Michelle Heloise Akel
Uma empresa do setor de informática obteve decisão judicial favorável, afastando restrições impostas pela Receita Estadual do Paraná, em operações de importação, devido a pendências tributárias.
Contextualizando, a empresa realiza regularmente, através do Porto de Paranaguá, importações de mercadorias, beneficiadas com o diferimento parcial do ICMS de modo que se aplique às operações a carga de 6%, nos moldes do art. 459, do RICMS/PR. Embora preenchesse todos os requisitos para a regular subsunção ao regime diferenciado, a Receita Estadual do Paraná impediu-a de usufruir dele, com fundamento no art. 465, do RICMS/PR, tendo por pressuposto a existência de “pendências tributárias” e “inscrição no CADIN”, o que a levou ao Judiciário.
Em mandado de segurança, a empresa arguiu a ilegalidade da restrição, demonstrando que o status de regularidade, a que se reporta o art. 465, do RICMS/PR, deve ser lido em conjunto com o art. 20, §1º, da Lei Complementar Estadual n° 107/2005; que assegura ao contribuinte a concessão de certidão negativa no período que medeia a inscrição do débito em dívida ativa e a intimação da ação judicial de cobrança.
Dito dispositivo, rememore-se, contido no “Código de Defesa do Contribuinte” pretendeu, precisamente, para dar uma solução a situações como a enfrentada pela empresa, em que o contribuinte se encontra em um “limbo”, entre a conclusão da discussão administrativa e o ajuizamento da ação executiva de cobrança do débito tributário.
No entendimento defendido da empresa – e que encontra sustentação em decisões do Tribunal de Justiça do Estado do Paraná – referida disposição legal assegura a condição de regularidade fiscal do contribuinte no interregno do encerramento da discussão administrativa até a cobrança judicial.

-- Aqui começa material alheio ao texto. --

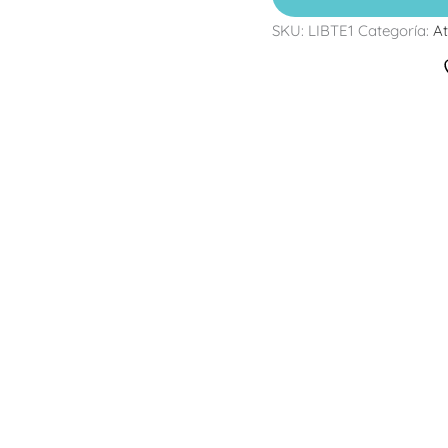
SKU:
LIBTE1
Categoría:
At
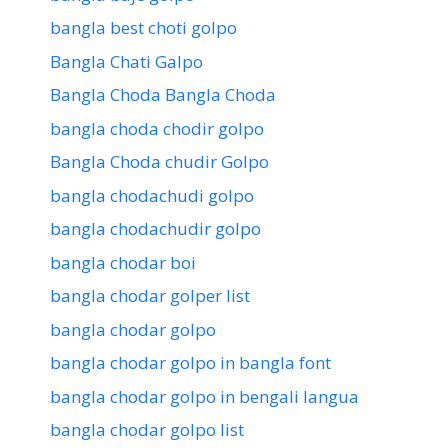
bangla best choti golpo
Bangla Chati Galpo
Bangla Choda Bangla Choda
bangla choda chodir golpo
Bangla Choda chudir Golpo
bangla chodachudi golpo
bangla chodachudir golpo
bangla chodar boi
bangla chodar golper list
bangla chodar golpo
bangla chodar golpo in bangla font
bangla chodar golpo in bengali langua
bangla chodar golpo list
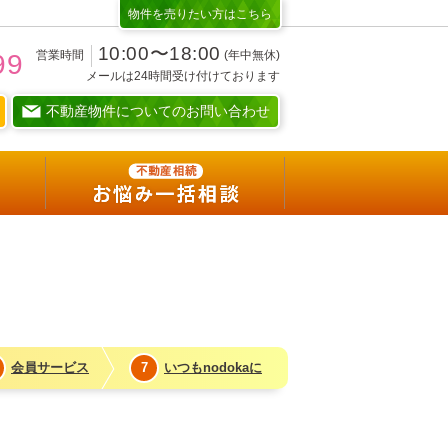
物件を売りたい方はこちら
10:00〜18:00
営業時間
(年中無休)
99
メールは24時間受け付けております
不動産物件についてのお問い合わせ
賢い暮らしを選択
nodokaな考え
不動産相続
お悩み一括相談
会員サービス
7
いつもnodokaに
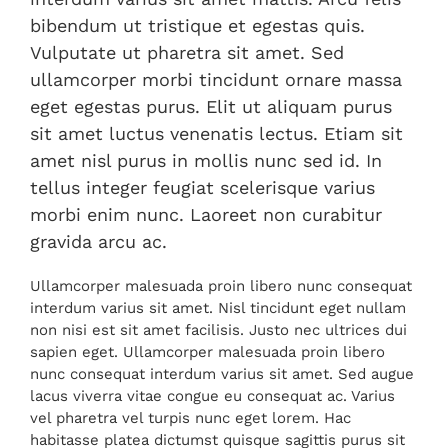
bibendum ut tristique et egestas quis.
Vulputate ut pharetra sit amet. Sed
ullamcorper morbi tincidunt ornare massa
eget egestas purus. Elit ut aliquam purus
sit amet luctus venenatis lectus. Etiam sit
amet nisl purus in mollis nunc sed id. In
tellus integer feugiat scelerisque varius
morbi enim nunc. Laoreet non curabitur
gravida arcu ac.
Ullamcorper malesuada proin libero nunc consequat
interdum varius sit amet. Nisl tincidunt eget nullam
non nisi est sit amet facilisis. Justo nec ultrices dui
sapien eget. Ullamcorper malesuada proin libero
nunc consequat interdum varius sit amet. Sed augue
lacus viverra vitae congue eu consequat ac. Varius
vel pharetra vel turpis nunc eget lorem. Hac
habitasse platea dictumst quisque sagittis purus sit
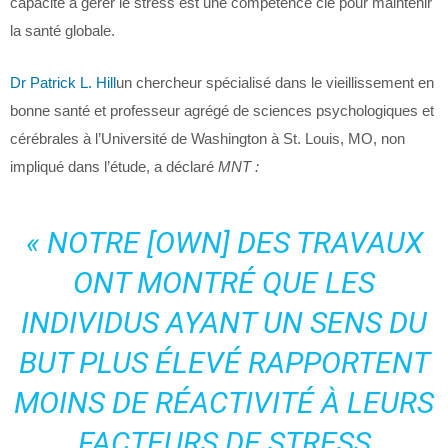
capacité à gérer le stress est une compétence clé pour maintenir
la santé globale.
Dr Patrick L. Hill
un chercheur spécialisé dans le vieillissement en
bonne santé et professeur agrégé de sciences psychologiques et
cérébrales à l’Université de Washington à St. Louis, MO, non
impliqué dans l’étude, a déclaré
MNT :
« NOTRE [OWN] DES TRAVAUX
ONT MONTRÉ QUE LES
INDIVIDUS AYANT UN SENS DU
BUT PLUS ÉLEVÉ RAPPORTENT
MOINS DE RÉACTIVITÉ À LEURS
FACTEURS DE STRESS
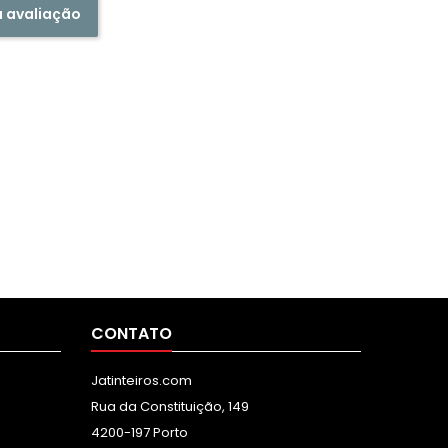
a avaliação
CONTATO
Jatinteiros.com
Rua da Constituição, 149
4200-197 Porto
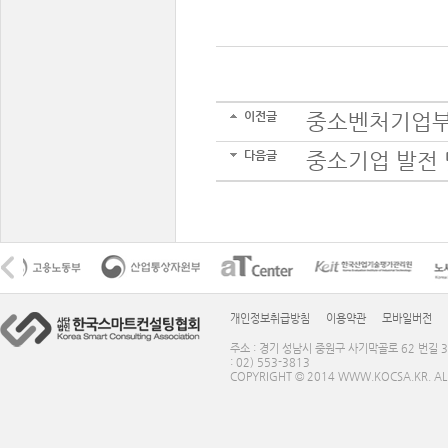
이전글
중소벤처기업부,
다음글
중소기업 발전 
개인정보취급방침
이용약관
모바일버전
주소 : 경기 성남시 중원구 사기막골로 62 번길 3
: 02) 553-3813
COPYRIGHT © 2014 WWW.KOCSA.KR. ALL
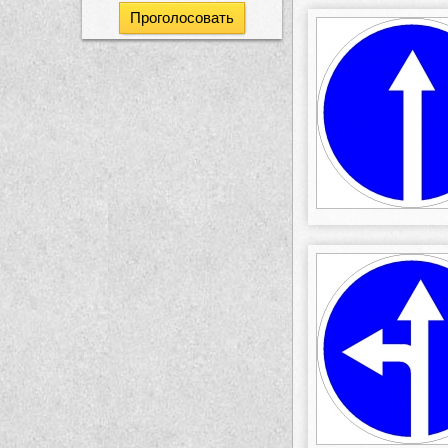
Проголосовать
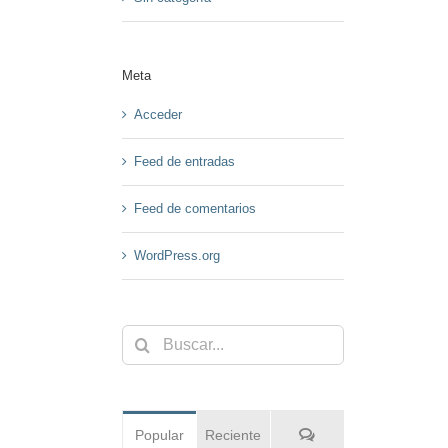
Meta
Acceder
Feed de entradas
Feed de comentarios
WordPress.org
Buscar:
Comentarios
Popular
Reciente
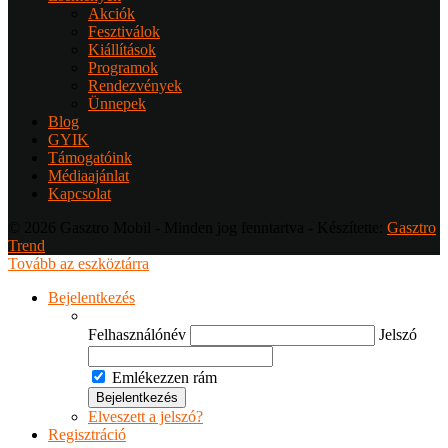
Akciók
Fesztiválok
Kiállítások
Programok
Rendezvények
Ünnepek
Blog
GYIK
Támogatóink
Médiaajánlat
Kapcsolat
© 2026 Gasztro Mobil - Minden jog fenntartva - Készítette:
Gasztro
Trend
Tovább az eszköztárra
Bejelentkezés
Felhasználónév
Jelszó
Emlékezzen rám
Elveszett a jelszó?
Regisztráció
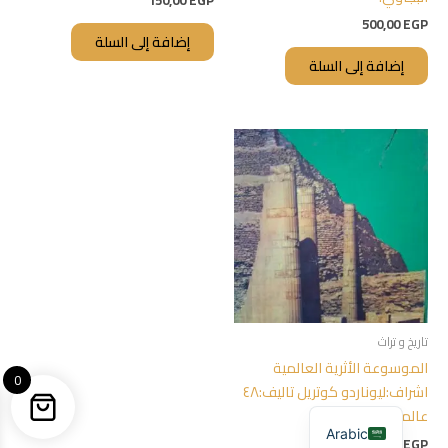
150,00
EGP
500,00
EGP
إضافة إلى السلة
إضافة إلى السلة
تاريخ و تراث
الموسوعة الأثرية العالمية
0
اشراف:ليوناردو كوتريل تاليف:٤٨
عالما اثريا
Arabic
300,00
EGP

O Juízo da 1ª Vara da Fazenda Pública, da Comarca da Região Metropolitana de Curitiba, acolheu os seus argumentos, concluindo que “na espécie, (…) há uma particularidade a ser observada no tocante ao lapso existente entre o término da discussão administrativa da dívida tributária e o ajuizamento da execução fiscal correspondente, porque nesta situação o contribuinte fica à mercê da conduta do Fisco em ajuizar contra si a execução para que, somente a partir disso, possa exercer o direito que o RICMS que outorga no sentido de garantir o débito inscrito em dívida ativa. (…) Sendo assim, neste caso particular tem razão o contribuinte em não ter de pronto retirado o benefício fiscal por conta de inscrição em dívida que não pode ofertar a devida garantia. Solução diferente acabaria por suprimir-lhe um direito que o próprio RICMS lhe outorga, descumprimento os princípios da Administração Pública, notadamente a legalidade, moralidade e isonomia (art. 37, CF).”.
Com isso, foi reconhecida a ilegalidade da pretensão fiscal, com a suspensão da inscrição do contribuinte no CADIN, até a citação da ação de execução fiscal, quando será permitido o oferecimento de garantia para o débito, assegurando à empresa, mesmo com pendências fiscais, que mantenha o tratamento tributário diferenciado nas operações de importação.
A advogada Michelle Akel, esclarece, por fim, que a decisão em termos práticos assegurou o status de regularidade fiscal da empresa nesse interregno de tempo, enfatizando a importância de não a privar de um direito previsto em lei, mas que não concedeu o benefício fiscal à empresa propriamente.